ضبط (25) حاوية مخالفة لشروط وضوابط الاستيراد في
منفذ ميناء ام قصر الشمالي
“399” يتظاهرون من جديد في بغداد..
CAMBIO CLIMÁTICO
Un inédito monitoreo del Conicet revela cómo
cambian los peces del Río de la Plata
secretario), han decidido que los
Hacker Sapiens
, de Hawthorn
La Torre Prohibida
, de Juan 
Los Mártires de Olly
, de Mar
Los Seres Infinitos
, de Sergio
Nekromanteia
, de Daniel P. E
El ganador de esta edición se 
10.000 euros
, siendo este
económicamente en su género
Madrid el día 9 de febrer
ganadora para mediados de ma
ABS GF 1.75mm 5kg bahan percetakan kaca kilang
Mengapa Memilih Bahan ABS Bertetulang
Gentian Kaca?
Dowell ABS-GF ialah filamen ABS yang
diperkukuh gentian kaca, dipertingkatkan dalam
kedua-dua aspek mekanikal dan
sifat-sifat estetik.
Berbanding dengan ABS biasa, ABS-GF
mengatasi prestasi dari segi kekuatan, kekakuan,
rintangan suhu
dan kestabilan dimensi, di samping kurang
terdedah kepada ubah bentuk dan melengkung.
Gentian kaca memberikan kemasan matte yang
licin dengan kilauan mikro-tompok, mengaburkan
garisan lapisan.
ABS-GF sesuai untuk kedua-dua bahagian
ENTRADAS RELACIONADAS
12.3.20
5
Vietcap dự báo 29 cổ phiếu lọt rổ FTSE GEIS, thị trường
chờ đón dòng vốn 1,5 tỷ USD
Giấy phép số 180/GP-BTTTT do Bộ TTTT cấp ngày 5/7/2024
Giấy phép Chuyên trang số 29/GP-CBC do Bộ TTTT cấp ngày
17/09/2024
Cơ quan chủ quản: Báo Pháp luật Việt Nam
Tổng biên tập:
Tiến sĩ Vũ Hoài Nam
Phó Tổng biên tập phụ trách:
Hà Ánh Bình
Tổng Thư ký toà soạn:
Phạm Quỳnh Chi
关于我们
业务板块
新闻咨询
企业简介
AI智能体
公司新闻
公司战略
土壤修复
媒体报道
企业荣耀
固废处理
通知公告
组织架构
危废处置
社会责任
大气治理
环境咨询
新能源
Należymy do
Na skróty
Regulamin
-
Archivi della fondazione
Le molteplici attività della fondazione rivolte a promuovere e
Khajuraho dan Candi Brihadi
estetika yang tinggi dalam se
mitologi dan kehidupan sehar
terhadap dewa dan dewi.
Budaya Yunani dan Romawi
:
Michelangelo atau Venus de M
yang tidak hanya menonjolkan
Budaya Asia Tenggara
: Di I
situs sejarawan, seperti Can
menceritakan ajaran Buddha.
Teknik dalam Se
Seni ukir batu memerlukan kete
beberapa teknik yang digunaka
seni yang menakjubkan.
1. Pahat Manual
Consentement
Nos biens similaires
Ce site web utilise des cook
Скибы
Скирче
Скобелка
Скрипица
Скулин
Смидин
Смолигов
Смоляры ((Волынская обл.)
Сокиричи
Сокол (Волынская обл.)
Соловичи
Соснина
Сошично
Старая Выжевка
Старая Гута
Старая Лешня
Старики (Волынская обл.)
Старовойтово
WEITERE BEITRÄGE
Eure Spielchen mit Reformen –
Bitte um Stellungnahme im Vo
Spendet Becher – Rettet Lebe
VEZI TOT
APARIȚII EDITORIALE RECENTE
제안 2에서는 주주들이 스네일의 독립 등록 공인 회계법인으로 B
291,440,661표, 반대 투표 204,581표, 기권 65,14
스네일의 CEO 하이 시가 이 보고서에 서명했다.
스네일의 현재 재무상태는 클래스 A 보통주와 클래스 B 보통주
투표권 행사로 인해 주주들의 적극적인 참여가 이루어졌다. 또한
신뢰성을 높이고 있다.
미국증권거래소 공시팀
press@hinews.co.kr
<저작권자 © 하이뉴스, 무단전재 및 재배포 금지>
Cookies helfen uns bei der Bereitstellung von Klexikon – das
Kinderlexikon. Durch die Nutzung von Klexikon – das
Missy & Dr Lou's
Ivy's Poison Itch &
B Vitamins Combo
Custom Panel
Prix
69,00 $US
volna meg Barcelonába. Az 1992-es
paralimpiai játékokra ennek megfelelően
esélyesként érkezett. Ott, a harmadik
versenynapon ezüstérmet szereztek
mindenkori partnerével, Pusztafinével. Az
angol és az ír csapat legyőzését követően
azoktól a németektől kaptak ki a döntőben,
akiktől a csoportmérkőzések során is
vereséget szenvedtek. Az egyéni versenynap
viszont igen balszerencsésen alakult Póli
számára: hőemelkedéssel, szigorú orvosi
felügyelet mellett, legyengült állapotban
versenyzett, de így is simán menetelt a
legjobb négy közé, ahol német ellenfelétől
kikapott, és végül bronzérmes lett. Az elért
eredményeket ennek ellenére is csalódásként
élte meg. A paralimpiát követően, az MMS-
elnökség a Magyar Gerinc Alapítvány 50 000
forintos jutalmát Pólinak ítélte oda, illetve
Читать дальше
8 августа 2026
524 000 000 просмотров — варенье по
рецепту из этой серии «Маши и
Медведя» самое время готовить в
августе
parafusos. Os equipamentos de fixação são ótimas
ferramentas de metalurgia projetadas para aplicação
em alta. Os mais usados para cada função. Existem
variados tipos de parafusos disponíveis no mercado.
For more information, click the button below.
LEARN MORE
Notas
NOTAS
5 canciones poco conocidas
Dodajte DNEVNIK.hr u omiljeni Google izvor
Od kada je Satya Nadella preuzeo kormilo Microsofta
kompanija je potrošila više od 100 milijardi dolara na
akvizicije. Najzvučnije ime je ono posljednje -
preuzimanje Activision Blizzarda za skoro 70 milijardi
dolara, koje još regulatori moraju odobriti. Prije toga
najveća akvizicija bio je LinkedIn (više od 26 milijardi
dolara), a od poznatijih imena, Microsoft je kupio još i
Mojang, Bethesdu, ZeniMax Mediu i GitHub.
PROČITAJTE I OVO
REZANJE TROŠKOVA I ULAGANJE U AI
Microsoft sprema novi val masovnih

> _ACTIVITY_
Taking the listing above, write all of it out exactly.

> _WRITTEN RESPONSE_
ضبط (25) حاوية مخالفة لشروط وضوابط الاستيراد في
منفذ ميناء ام قصر الشمالي
“399” يتظاهرون من جديد في بغداد..
CAMBIO CLIMÁTICO
Un inédito monitoreo del Conicet revela cómo
cambian los peces del Río de la Plata
secretario), han decidido que los
Hacker Sapiens
, de Hawthorn
La Torre Prohibida
, de Juan 
Los Mártires de Olly
, de Mar
Los Seres Infinitos
, de Sergio
Nekromanteia
, de Daniel P. E
El ganador de esta edición se 
10.000 euros
, siendo este
económicamente en su género
Madrid el día 9 de febrer
ganadora para mediados de ma
ABS GF 1.75mm 5kg bahan percetakan kaca kilang
Mengapa Memilih Bahan ABS Bertetulang
Gentian Kaca?
Dowell ABS-GF ialah filamen ABS yang
diperkukuh gentian kaca, dipertingkatkan dalam
kedua-dua aspek mekanikal dan
sifat-sifat estetik.
Berbanding dengan ABS biasa, ABS-GF
mengatasi prestasi dari segi kekuatan, kekakuan,
rintangan suhu
dan kestabilan dimensi, di samping kurang
terdedah kepada ubah bentuk dan melengkung.
Gentian kaca memberikan kemasan matte yang
licin dengan kilauan mikro-tompok, mengaburkan
garisan lapisan.
ABS-GF sesuai untuk kedua-dua bahagian
ENTRADAS RELACIONADAS
12.3.20
5
Vietcap dự báo 29 cổ phiếu lọt rổ FTSE GEIS, thị trường
chờ đón dòng vốn 1,5 tỷ USD
Giấy phép số 180/GP-BTTTT do Bộ TTTT cấp ngày 5/7/2024
Giấy phép Chuyên trang số 29/GP-CBC do Bộ TTTT cấp ngày
17/09/2024
Cơ quan chủ quản: Báo Pháp luật Việt Nam
Tổng biên tập:
Tiến sĩ Vũ Hoài Nam
Phó Tổng biên tập phụ trách:
Hà Ánh Bình
Tổng Thư ký toà soạn:
Phạm Quỳnh Chi
关于我们
业务板块
新闻咨询
企业简介
AI智能体
公司新闻
公司战略
土壤修复
媒体报道
企业荣耀
固废处理
通知公告
组织架构
危废处置
社会责任
大气治理
环境咨询
新能源
Należymy do
Na skróty
Regulamin
-
Archivi della fondazione
Le molteplici attività della fondazione rivolte a promuovere e
Khajuraho dan Candi Brihadi
estetika yang tinggi dalam se
mitologi dan kehidupan sehar
terhadap dewa dan dewi.
Budaya Yunani dan Romawi
:
Michelangelo atau Venus de M
yang tidak hanya menonjolkan
Budaya Asia Tenggara
: Di I
situs sejarawan, seperti Can
menceritakan ajaran Buddha.
Teknik dalam Se
Seni ukir batu memerlukan kete
beberapa teknik yang digunaka
seni yang menakjubkan.
1. Pahat Manual
Consentement
Nos biens similaires
Ce site web utilise des cook
Скибы
Скирче
Скобелка
Скрипица
Скулин
Смидин
Смолигов
Смоляры ((Волынская обл.)
Сокиричи
Сокол (Волынская обл.)
Соловичи
Соснина
Сошично
Старая Выжевка
Старая Гута
Старая Лешня
Старики (Волынская обл.)
Старовойтово
WEITERE BEITRÄGE
Eure Spielchen mit Reformen –
Bitte um Stellungnahme im Vo
Spendet Becher – Rettet Lebe
VEZI TOT
APARIȚII EDITORIALE RECENTE
제안 2에서는 주주들이 스네일의 독립 등록 공인 회계법인으로 B
291,440,661표, 반대 투표 204,581표, 기권 65,14
스네일의 CEO 하이 시가 이 보고서에 서명했다.
스네일의 현재 재무상태는 클래스 A 보통주와 클래스 B 보통주
투표권 행사로 인해 주주들의 적극적인 참여가 이루어졌다. 또한
신뢰성을 높이고 있다.
미국증권거래소 공시팀
press@hinews.co.kr
<저작권자 © 하이뉴스, 무단전재 및 재배포 금지>
Cookies helfen uns bei der Bereitstellung von Klexikon – das
Kinderlexikon. Durch die Nutzung von Klexikon – das
Missy & Dr Lou's
Ivy's Poison Itch &
B Vitamins Combo
Custom Panel
Prix
69,00 $US
volna meg Barcelonába. Az 1992-es
paralimpiai játékokra ennek megfelelően
esélyesként érkezett. Ott, a harmadik
versenynapon ezüstérmet szereztek
mindenkori partnerével, Pusztafinével. Az
angol és az ír csapat legyőzését követően
azoktól a németektől kaptak ki a döntőben,
akiktől a csoportmérkőzések során is
vereséget szenvedtek. Az egyéni versenynap
viszont igen balszerencsésen alakult Póli
számára: hőemelkedéssel, szigorú orvosi
felügyelet mellett, legyengült állapotban
versenyzett, de így is simán menetelt a
legjobb négy közé, ahol német ellenfelétől
kikapott, és végül bronzérmes lett. Az elért
eredményeket ennek ellenére is csalódásként
élte meg. A paralimpiát követően, az MMS-
elnökség a Magyar Gerinc Alapítvány 50 000
forintos jutalmát Pólinak ítélte oda, illetve
Читать дальше
8 августа 2026
524 000 000 просмотров — варенье по
рецепту из этой серии «Маши и
Медведя» самое время готовить в
августе
parafusos. Os equipamentos de fixação são ótimas
ferramentas de metalurgia projetadas para aplicação
em alta. Os mais usados para cada função. Existem
variados tipos de parafusos disponíveis no mercado.
For more information, click the button below.
LEARN MORE
Notas
NOTAS
5 canciones poco conocidas
Dodajte DNEVNIK.hr u omiljeni Google izvor
Od kada je Satya Nadella preuzeo kormilo Microsofta
kompanija je potrošila više od 100 milijardi dolara na
akvizicije. Najzvučnije ime je ono posljednje -
preuzimanje Activision Blizzarda za skoro 70 milijardi
dolara, koje još regulatori moraju odobriti. Prije toga
najveća akvizicija bio je LinkedIn (više od 26 milijardi
dolara), a od poznatijih imena, Microsoft je kupio još i
Mojang, Bethesdu, ZeniMax Mediu i GitHub.
PROČITAJTE I OVO
REZANJE TROŠKOVA I ULAGANJE U AI
Microsoft sprema novi val masovnih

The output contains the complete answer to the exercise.